Video: Rigging a Zoom Fluke for Albies
August 10, 2016
I’ll be the first to admit that I am no expert when it comes to catching false albacore. However, my 25-plus years of chasing these fun, fast and finicky fish have taught me to trust in the effectiveness of a single lure, to the point where I seldom tie on anything else.
The “secret weapon” in question is the soft-plastic Zoom Fluke—specifically the 5 ½”, pearl or olive-over-pearl version rigged “Texas-style” (i.e., weedless, without additional weight). My preferred hook is a VMC 3/0 wide-gap worm hook, which seems to result in more hook-ups than the traditional long-shank worm hooks commonly used with soft-plastics.

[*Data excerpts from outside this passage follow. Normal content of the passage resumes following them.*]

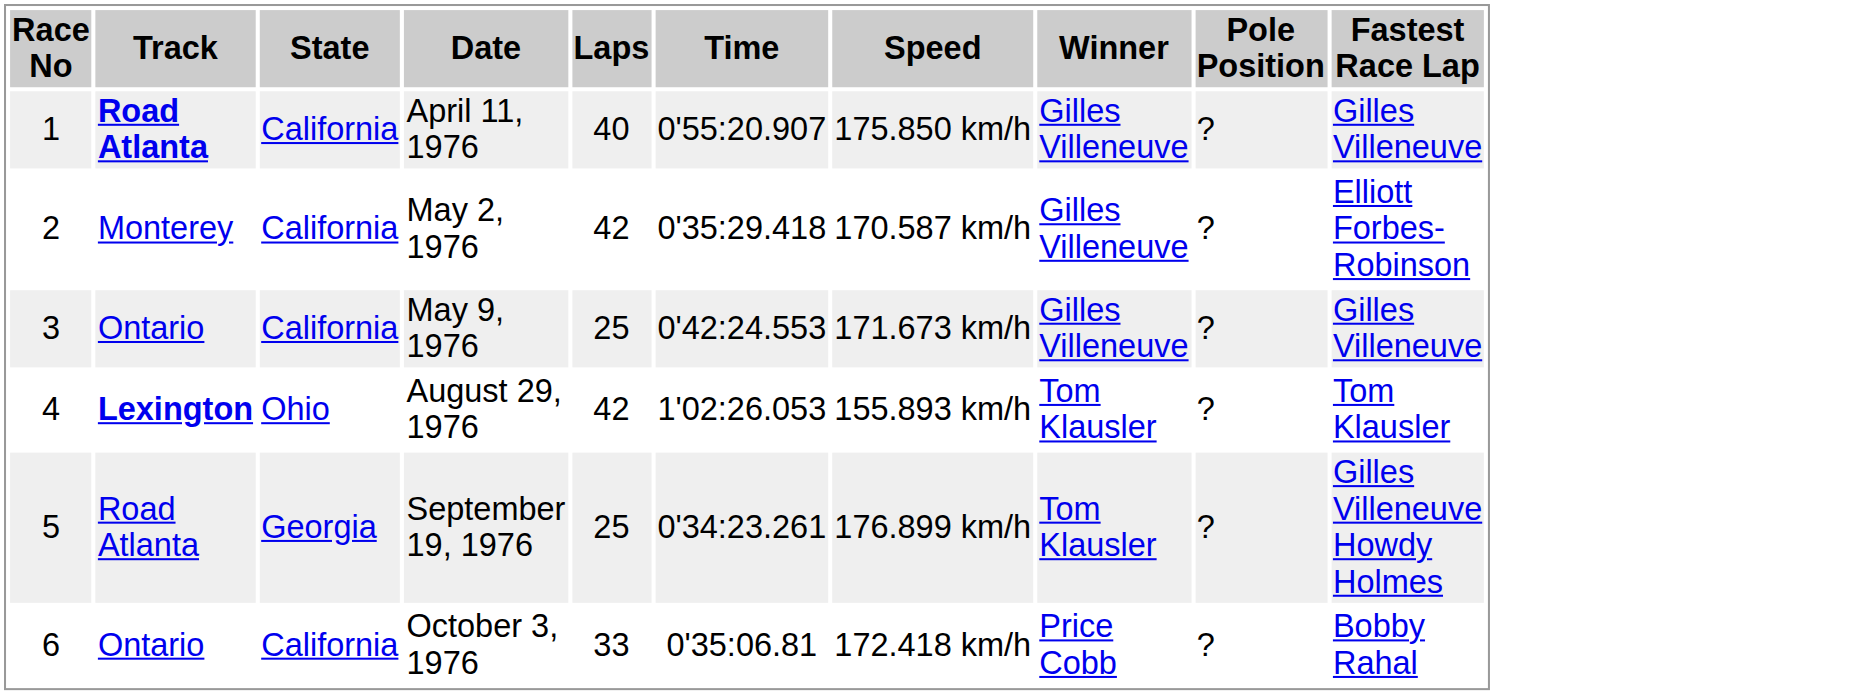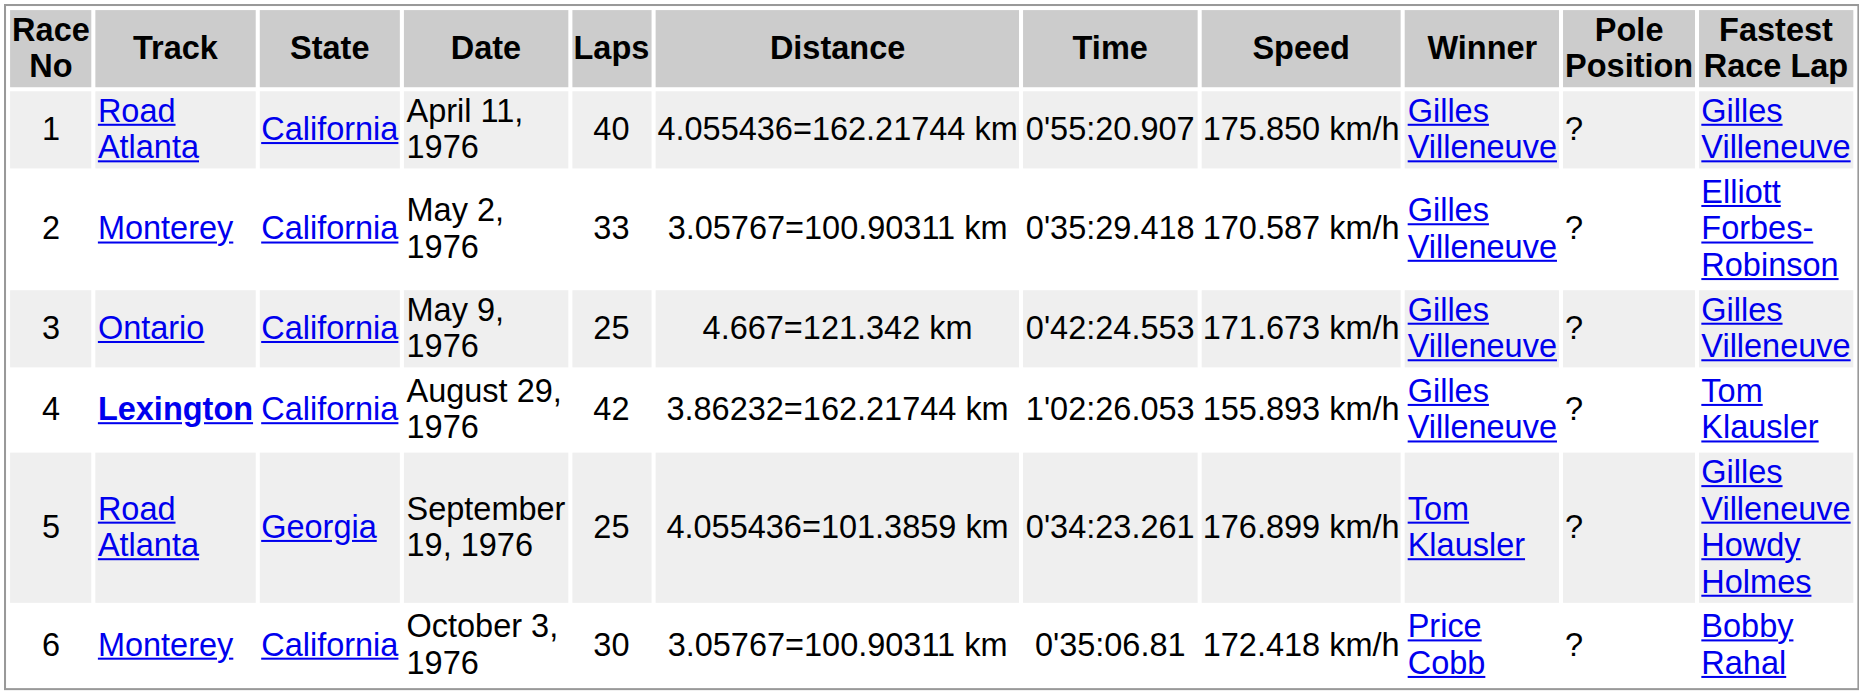+ column: Distance | 4.055436=162.21744 km | 3.05767=100.90311 km | 4.667=121.342 km | 3.86232=162.21744 km | 4.055436=101.3859 km | 3.05767=100.90311 km
April 11, 1976 | Track: bold -> normal
May 2, 1976 | Laps: 42 -> 33
August 29, 1976 | State: Ohio -> California
August 29, 1976 | Winner: Tom Klausler -> Gilles Villeneuve
October 3, 1976 | Track: Ontario -> Monterey
October 3, 1976 | Laps: 33 -> 30
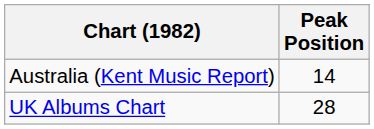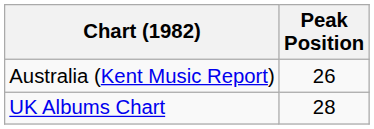Australia (Kent Music Report) | Peak Position: 14 -> 26
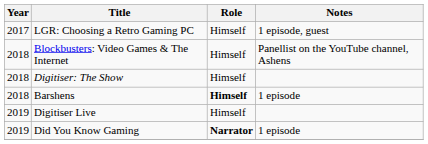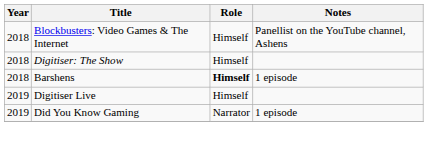- row: 2017 | LGR: Choosing a Retro Gaming PC | Himself | 1 episode, guest
Did You Know Gaming | Role: bold -> normal
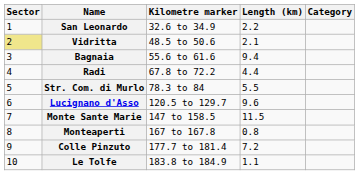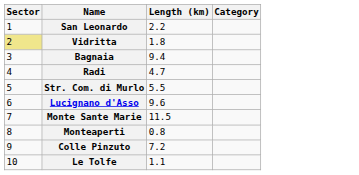- column: Kilometre marker | 32.6 to 34.9 | 48.5 to 50.6 | 55.6 to 61.6 | 67.8 to 72.2 | 78.3 to 84 | 120.5 to 129.7 | 147 to 158.5 | 167 to 167.8 | 177.7 to 181.4 | 183.8 to 184.9
Vidritta | Length (km): 2.1 -> 1.8
Radi | Length (km): 4.4 -> 4.7
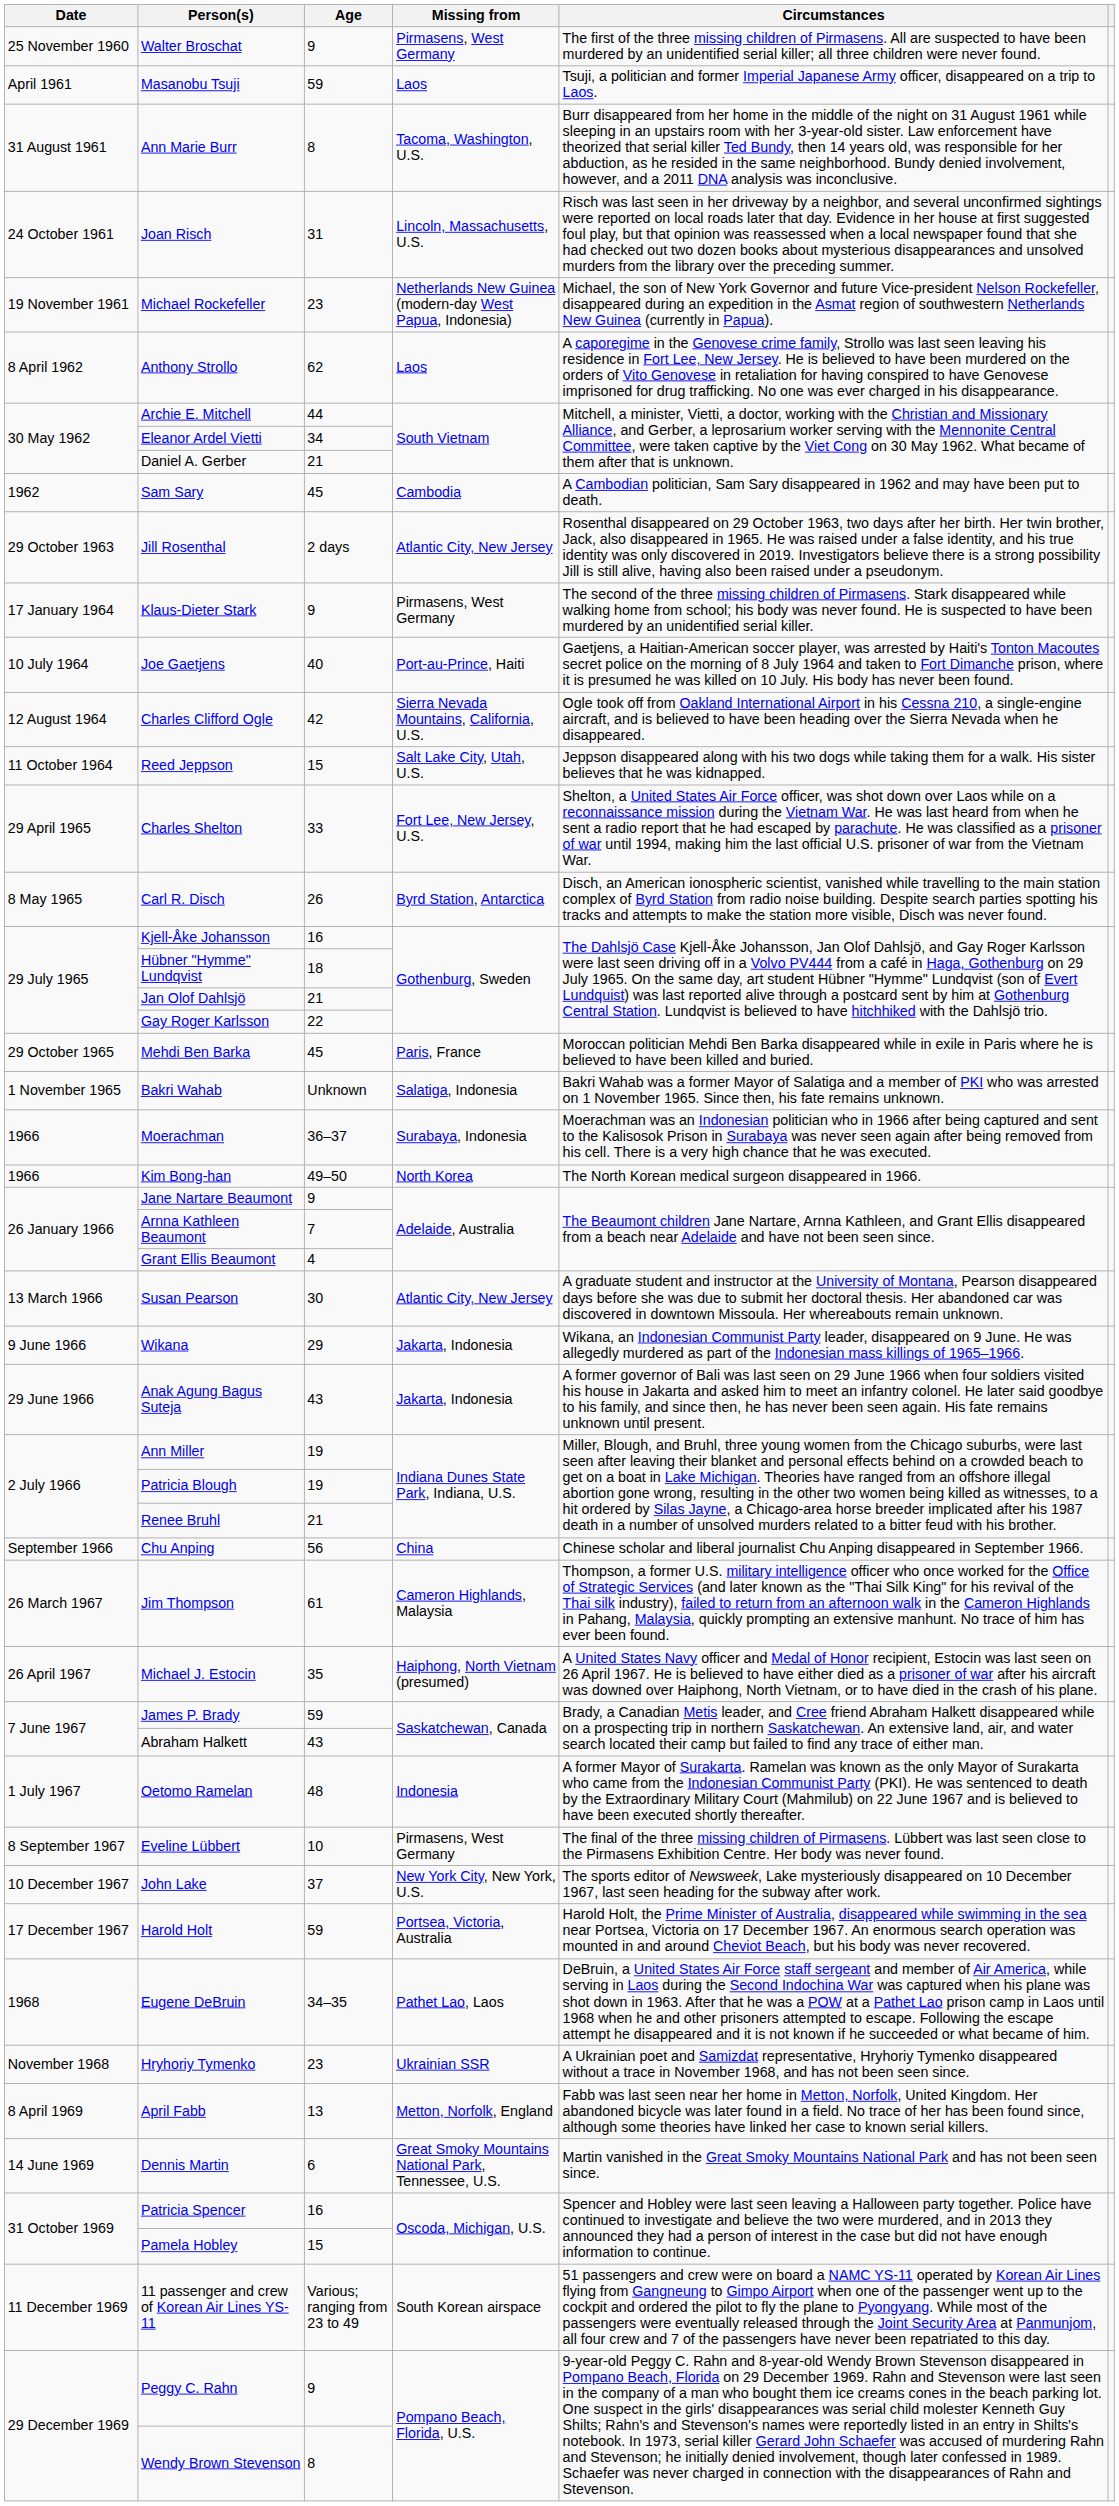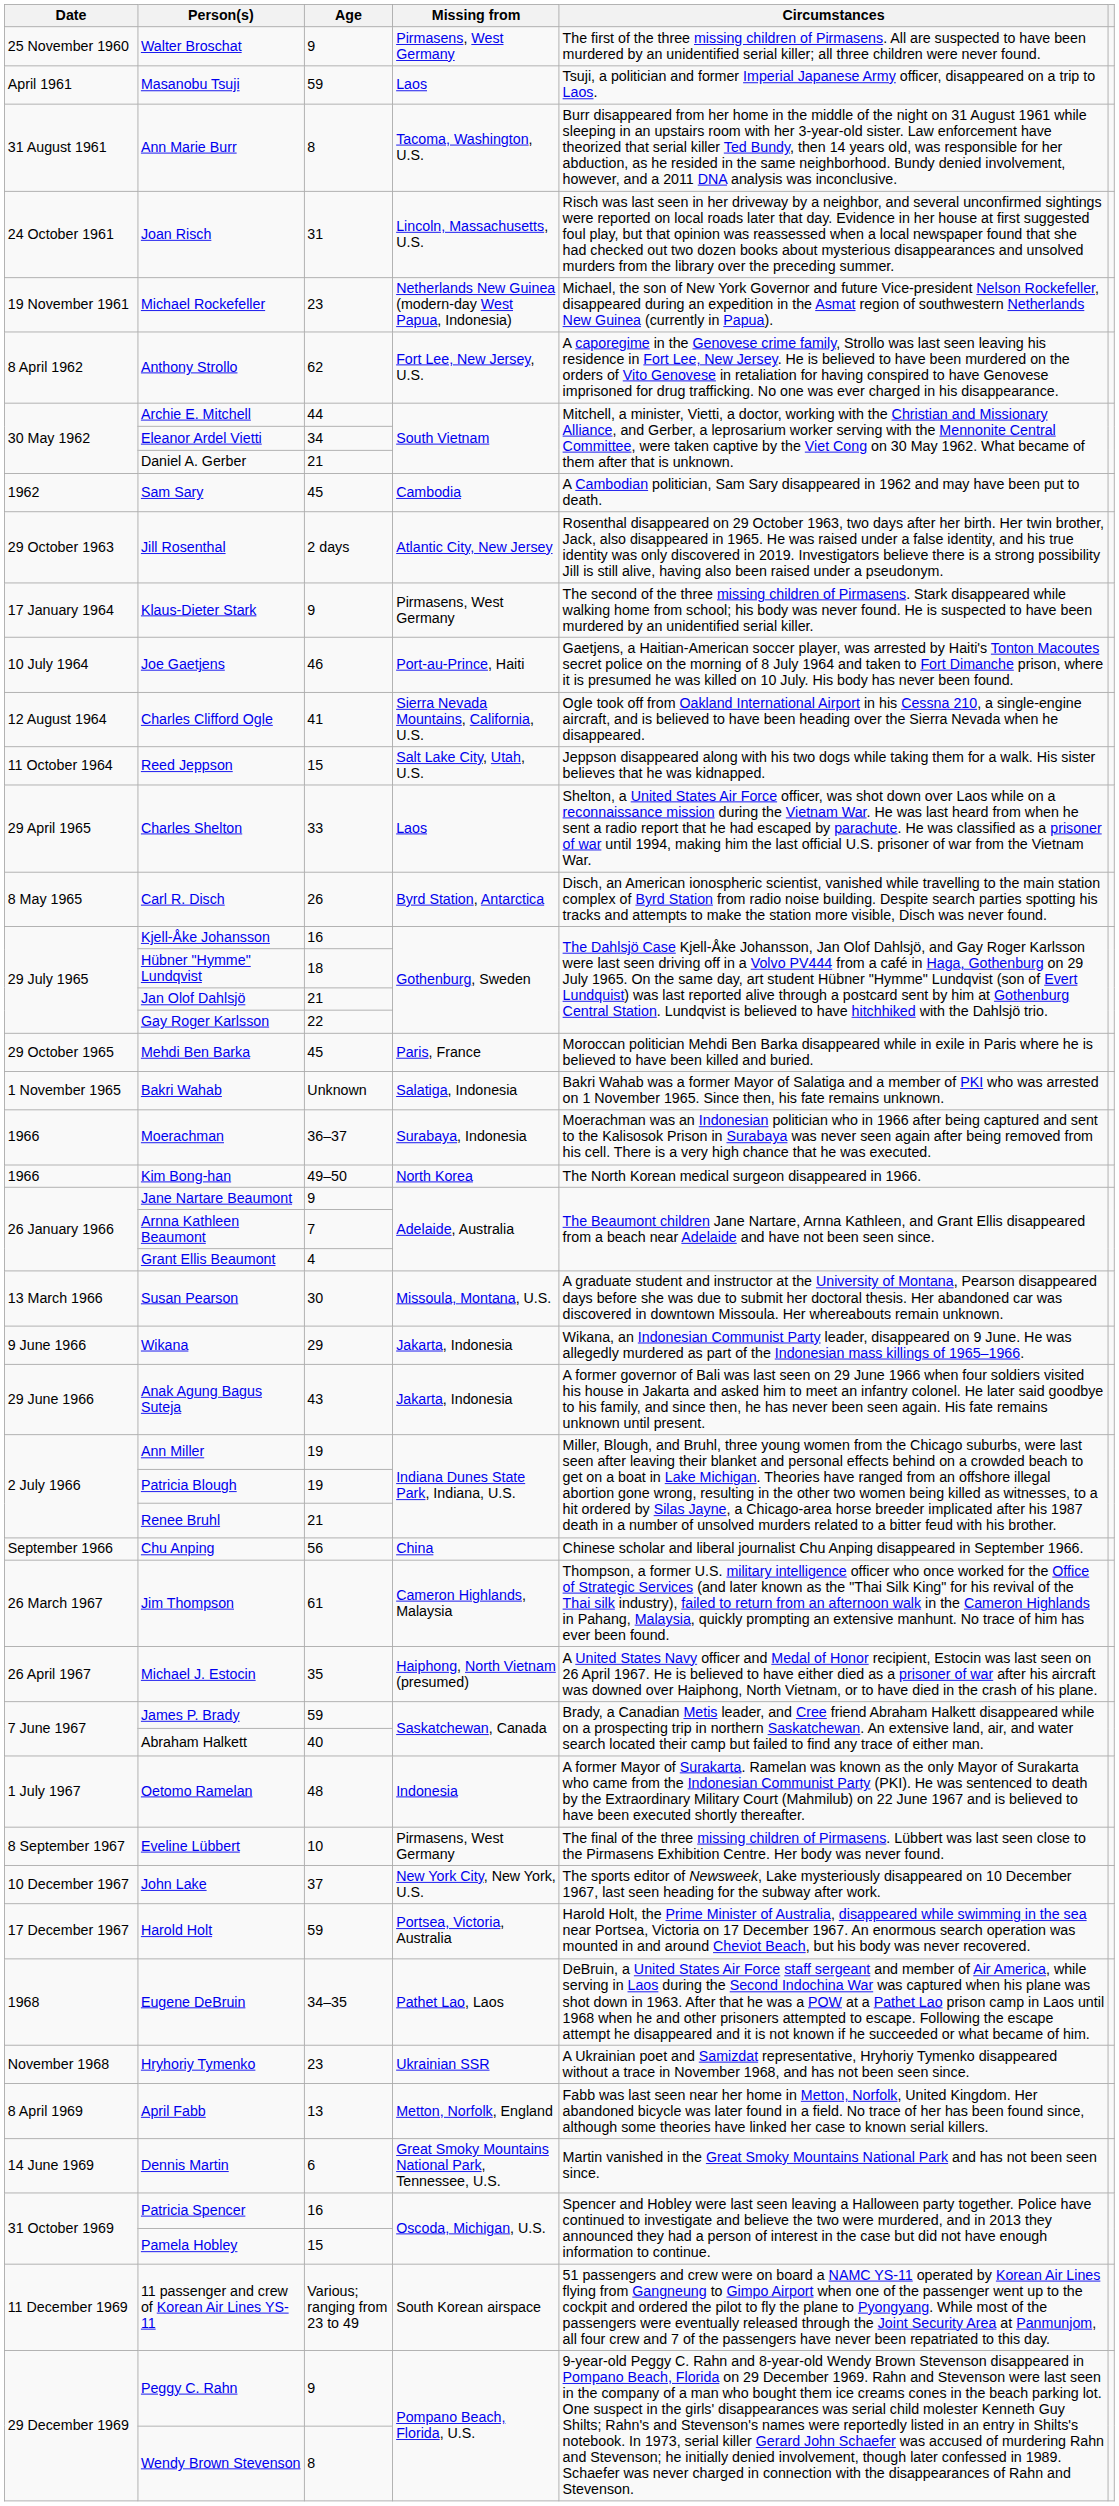Anthony Strollo | Missing from: Laos -> Fort Lee, New Jersey, U.S.
Joe Gaetjens | Age: 40 -> 46
Charles Clifford Ogle | Age: 42 -> 41
Charles Shelton | Missing from: Fort Lee, New Jersey, U.S. -> Laos
Susan Pearson | Missing from: Atlantic City, New Jersey -> Missoula, Montana, U.S.
Abraham Halkett | Age: 43 -> 40
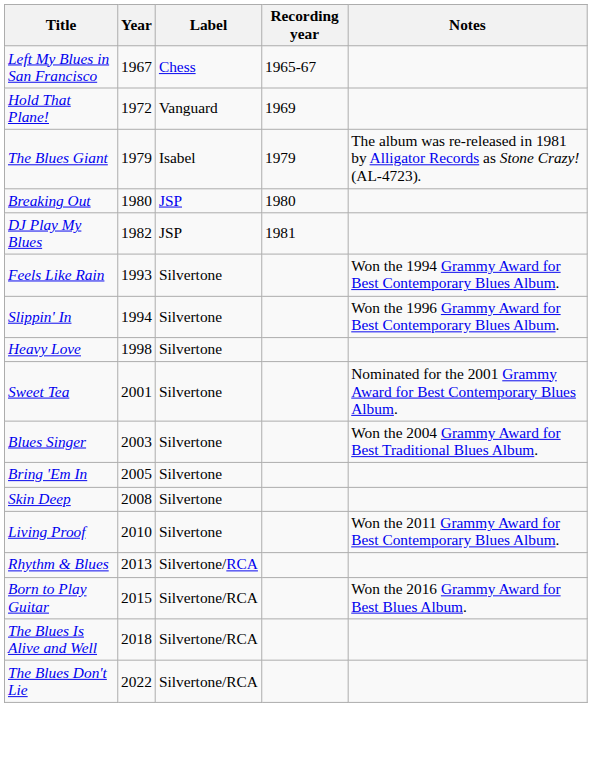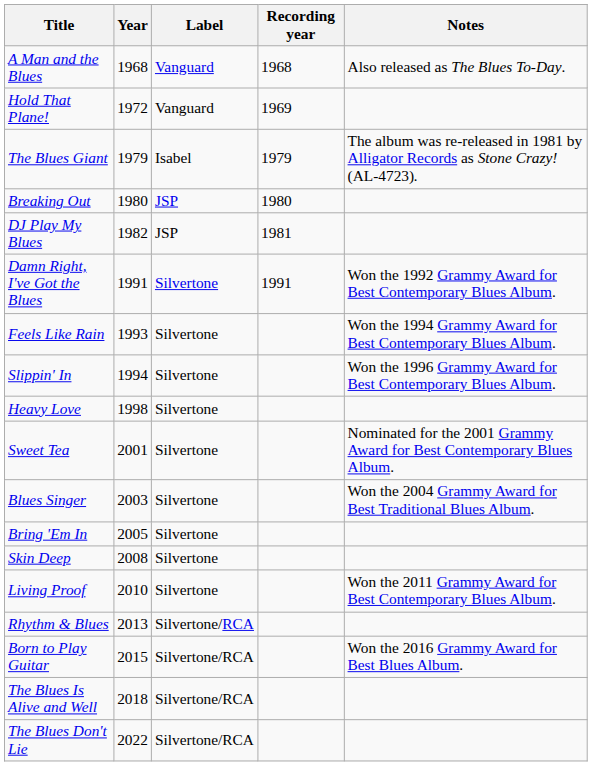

While the Zoom Fluke is fairly light, it has a bit more heft than a Slug-Go or Fin-S-Fish of equivalent length, so you can generally cast it farther. Still, I typically wait until I’m within 30 to 50 feet of the albie school before attempting a cast. And I always position the boat upwind of the fish, as trying to sling an unweighted soft-plastic into a breeze is usually an exercise in frustration.
The Zoom Fluke also draws blind strikes on occasion, so be sure to cast it into areas where the fish have just popped up. Twitch it on or just below the surface. No need for a fast retrieve here.
I fish the Fluke on a 7 ½’, light-action spinning rod and a medium-size reel filled with 8- to 12-pound-test mono or 20-pound-test braided line. I like to use a wind-on leader system comprising a Spider Hitch in the main line followed by a Bristol knot to attach three feet of 20-pound-test fluorocarbon leader. This setup allows me to reel the leader inside the upper rod guide for improved casting accuracy. I tie the Zoom Fluke to the leader with an improved clinch knot or Palomar knot.
Aside from its lightness, the other drawback to the Zoom Fluke is that it tends to create line twist, which can lead to horrific tangles—usually when a school pops up next to the boat. That’s why I always keep more than one outfit rigged with a Fluke.
Tie the leader to the eye of the hook and place the hook alongside the Fluke’s body to see where the point should enter. Remember to factor in the length of the knot, as you want the tip of the bait to cover the knot when you’re done.
If you’re new to rigging soft-plastics, you may want to mark the spot where the hook point will exit the bait.
Holding the lure slit-side down, insert the hook point dead-center in the tip of the bait and exit about a ¼” below the tip on the underside of the bait.
Pull the hook through the bait, stopping when the eye reaches the tip then turn the hook around so the point is facing the body.
Insert the hook point in the center of the belly slit at roughly a 45-degree angle. You will need to slightly bend the body of the lure so that the hook point exits at the pre-marked spot.
Push the hook point through the center of the body. Continue threading the hook shank into the pocket or belly slit. When done, the point should sit flush against the body. Finish by pushing the tip of the bait over the eye of the hook and the knot.